Christie sings it with his usual gusto, and his whole demeanor is not one of struggle but ease, as if this whole thing isn’t real but some sort of folk tale, where the narrator and Maria are reunited and the bad guy has no one but himself to blame for what happened.  There’s no anguish in the narrator’s story, it is as if he has realized that this is his destiny, and he is just doing what he has to do.  He doesn’t think; he acts.  The whole story could take place, from start to finish, over two or three days; the narrator doesn’t sound like the brooding type, and you kind of wonder where the police are in this town to arrest and then hang the culprit himself.  The police, who are so feared and dreaded in the first song, simply don’t exist in this town, it seems; and so the narrator has to do the dirty work himself. 

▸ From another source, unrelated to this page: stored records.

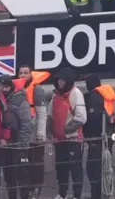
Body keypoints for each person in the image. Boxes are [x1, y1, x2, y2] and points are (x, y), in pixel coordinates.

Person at [48, 68, 87, 199]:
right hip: (58, 141)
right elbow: (50, 116)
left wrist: (65, 130)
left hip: (73, 140)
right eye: (58, 80)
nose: (60, 82)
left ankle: (77, 195)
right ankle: (61, 194)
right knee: (61, 169)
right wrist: (50, 132)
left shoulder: (76, 93)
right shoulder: (55, 96)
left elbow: (81, 117)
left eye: (62, 80)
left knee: (75, 169)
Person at [83, 74, 115, 199]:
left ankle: (96, 196)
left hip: (96, 141)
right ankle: (106, 194)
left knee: (93, 172)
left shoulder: (93, 98)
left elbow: (93, 120)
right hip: (108, 140)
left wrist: (87, 137)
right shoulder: (106, 96)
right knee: (105, 170)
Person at [18, 65, 48, 198]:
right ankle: (26, 193)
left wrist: (40, 134)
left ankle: (36, 191)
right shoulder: (17, 90)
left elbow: (42, 113)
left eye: (25, 73)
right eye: (20, 73)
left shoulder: (37, 89)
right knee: (24, 166)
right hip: (22, 136)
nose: (23, 75)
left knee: (36, 165)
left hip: (35, 135)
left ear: (31, 74)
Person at [1, 76, 33, 199]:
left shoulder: (20, 100)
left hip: (18, 144)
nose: (4, 89)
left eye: (6, 86)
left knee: (22, 174)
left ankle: (25, 196)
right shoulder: (0, 100)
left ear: (11, 87)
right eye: (2, 86)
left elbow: (26, 124)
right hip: (6, 144)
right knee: (9, 175)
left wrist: (23, 145)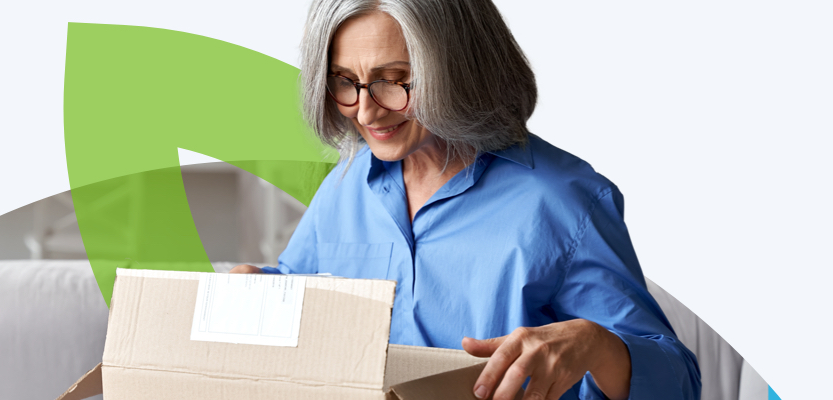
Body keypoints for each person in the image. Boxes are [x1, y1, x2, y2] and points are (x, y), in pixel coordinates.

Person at [231, 1, 701, 399]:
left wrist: (596, 345)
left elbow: (680, 380)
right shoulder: (347, 183)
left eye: (393, 81)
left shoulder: (564, 200)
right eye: (344, 82)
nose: (367, 111)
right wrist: (261, 287)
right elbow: (301, 289)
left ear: (460, 70)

He doesn’t seem to mind; as he walks to his death he has no one to talk to (unlike the narrator in “I’ve Gotta Get A Message To You”) – the slate is clean, his conscience is clear, there’s nothing more to be done than finish the equation.  He doesn’t imagine anyone mourning him, missing him, even noticing his actions.  He simply says he did what he did for Maria, which is noble on one hand and sad on the other.  Is there no one else in his life who cares about him?  Was there no one else in town, even?  This whole song has the weird effect of an episode of The Prisoner, the one set in a western town where nothing is as real as it seems***.  It is hard to believe the simplicity and flat quality of the song, especially since Maria herself is not described in the least, beyond her name.  Vengeance is the thing, the only thing, and again I have to wonder at why this is all taking place, and just who the murderer is; but everything is boiled down to the basics here, so simple as to dampen and dull any real interest.

Next up:   no deaths, mercifully, but what on earth is going on?        

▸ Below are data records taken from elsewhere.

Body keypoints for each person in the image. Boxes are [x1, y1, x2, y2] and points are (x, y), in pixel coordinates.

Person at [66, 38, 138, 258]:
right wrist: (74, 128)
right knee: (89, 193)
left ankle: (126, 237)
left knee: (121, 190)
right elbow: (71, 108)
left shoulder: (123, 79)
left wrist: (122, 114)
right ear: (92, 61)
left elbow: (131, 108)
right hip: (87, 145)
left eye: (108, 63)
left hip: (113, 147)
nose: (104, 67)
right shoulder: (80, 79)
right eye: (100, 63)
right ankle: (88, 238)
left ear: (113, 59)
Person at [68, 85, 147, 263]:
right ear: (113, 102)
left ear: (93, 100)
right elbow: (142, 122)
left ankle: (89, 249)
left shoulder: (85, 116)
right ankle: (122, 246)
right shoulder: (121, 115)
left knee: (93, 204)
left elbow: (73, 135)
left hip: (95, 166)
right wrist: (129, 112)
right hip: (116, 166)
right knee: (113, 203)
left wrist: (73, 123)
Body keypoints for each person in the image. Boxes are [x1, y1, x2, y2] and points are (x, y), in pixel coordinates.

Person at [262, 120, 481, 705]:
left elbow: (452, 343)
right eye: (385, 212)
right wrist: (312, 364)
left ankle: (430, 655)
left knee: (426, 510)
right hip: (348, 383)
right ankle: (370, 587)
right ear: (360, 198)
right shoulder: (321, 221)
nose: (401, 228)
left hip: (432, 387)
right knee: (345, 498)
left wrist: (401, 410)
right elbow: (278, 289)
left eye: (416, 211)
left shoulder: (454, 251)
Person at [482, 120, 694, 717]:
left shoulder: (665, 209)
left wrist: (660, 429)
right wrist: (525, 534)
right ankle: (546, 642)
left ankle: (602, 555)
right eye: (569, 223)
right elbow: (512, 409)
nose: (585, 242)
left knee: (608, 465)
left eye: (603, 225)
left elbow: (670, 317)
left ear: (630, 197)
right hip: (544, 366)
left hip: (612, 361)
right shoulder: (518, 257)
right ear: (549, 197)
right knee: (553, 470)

*The narrator of “Delilah” doesn’t run away, he’s too upset and maybe crazy to do so.
**Taylor was inspired to write this after seeing Bonnie & Clyde; perhaps the fact that he’s on the run from The Man is the most important thing here.  Taylor is Canadian, which adds a thin layer here of sheer survivalism, as if he's been a Worried Man for some time now (pace Greil Marcus on The Band).        

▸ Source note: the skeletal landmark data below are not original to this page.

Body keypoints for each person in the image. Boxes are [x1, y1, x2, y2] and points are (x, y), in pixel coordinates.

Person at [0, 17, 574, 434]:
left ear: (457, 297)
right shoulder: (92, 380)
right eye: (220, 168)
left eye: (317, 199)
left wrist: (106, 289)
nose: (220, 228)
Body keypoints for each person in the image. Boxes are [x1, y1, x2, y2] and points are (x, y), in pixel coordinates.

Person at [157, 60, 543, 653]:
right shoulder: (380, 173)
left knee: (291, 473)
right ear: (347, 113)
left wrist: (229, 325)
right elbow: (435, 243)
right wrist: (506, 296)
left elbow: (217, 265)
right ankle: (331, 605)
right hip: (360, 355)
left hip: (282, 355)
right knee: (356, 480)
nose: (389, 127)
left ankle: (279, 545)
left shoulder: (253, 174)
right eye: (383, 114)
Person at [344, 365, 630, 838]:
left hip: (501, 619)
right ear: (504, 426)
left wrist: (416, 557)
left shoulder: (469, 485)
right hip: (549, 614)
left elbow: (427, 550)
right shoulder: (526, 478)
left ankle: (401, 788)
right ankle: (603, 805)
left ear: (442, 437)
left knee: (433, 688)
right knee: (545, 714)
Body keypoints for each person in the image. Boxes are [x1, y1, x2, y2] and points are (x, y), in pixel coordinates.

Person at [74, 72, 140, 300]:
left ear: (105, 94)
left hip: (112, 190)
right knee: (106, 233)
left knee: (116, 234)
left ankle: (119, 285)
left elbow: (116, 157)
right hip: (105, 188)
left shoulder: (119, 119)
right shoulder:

***If you haven't seen "Do Not Forsake Me, Oh My Darling", it works perfectly well by itself; though seen in context it's even better.

5 comments:

Marcello Carlin said...

I think “Living In Harmony” is the episode you meant.

A few other thoughts; did R Dean Taylor ever record a song where he was happy? He is always alone; on “Gotta See Jane” he is running to someone (or somewhere, or something; see “Along Comes Mary” etc.), on “There’s A Ghost In My House” (from ’67, but a UK top three hit at the time of Watergate) he imprisons himself in his own paranoia.

A stray thought I just had: if we take “Maria” in the greater sense (“Say it soft and it’s almost like praying”) is this song a religious parable?

Mark G said...

Of course, Tom Jones got into the action (blokeish aggression? He's your go-to dude!) with "Letter to Lucille", where he's in prison in year three of a ten-stretch sneering at all the 'innocent men' due for release (at the same time begging for one of them to be postie) proud to be "guilty" (but of what? nothing says..)

Lena said...

Thanks, the unreality of both of them applies, I think!

"Letter to Lucille" sounds a lot better than some of the songs on his 'best of' compilations...as for guilt, it's always loving too much with Tom, I think...

MikeMCSG said...

Some good linkage there Lena - we're only a few months away from "Dirty Harry" ( released on my 7th birthday).

Sir Wotalot I Gotalot said...

As I understand it, R Dean Taylor's fugitive in "Indiana Wants Me" does indeed die, as suggested by the volleys of gunfire crackling out as the record fades. The tension had been building, the desperation of the wanted man was palpable, and he was firmly resigned to his fate as the cops closed in. Surrender was not an option - he dies.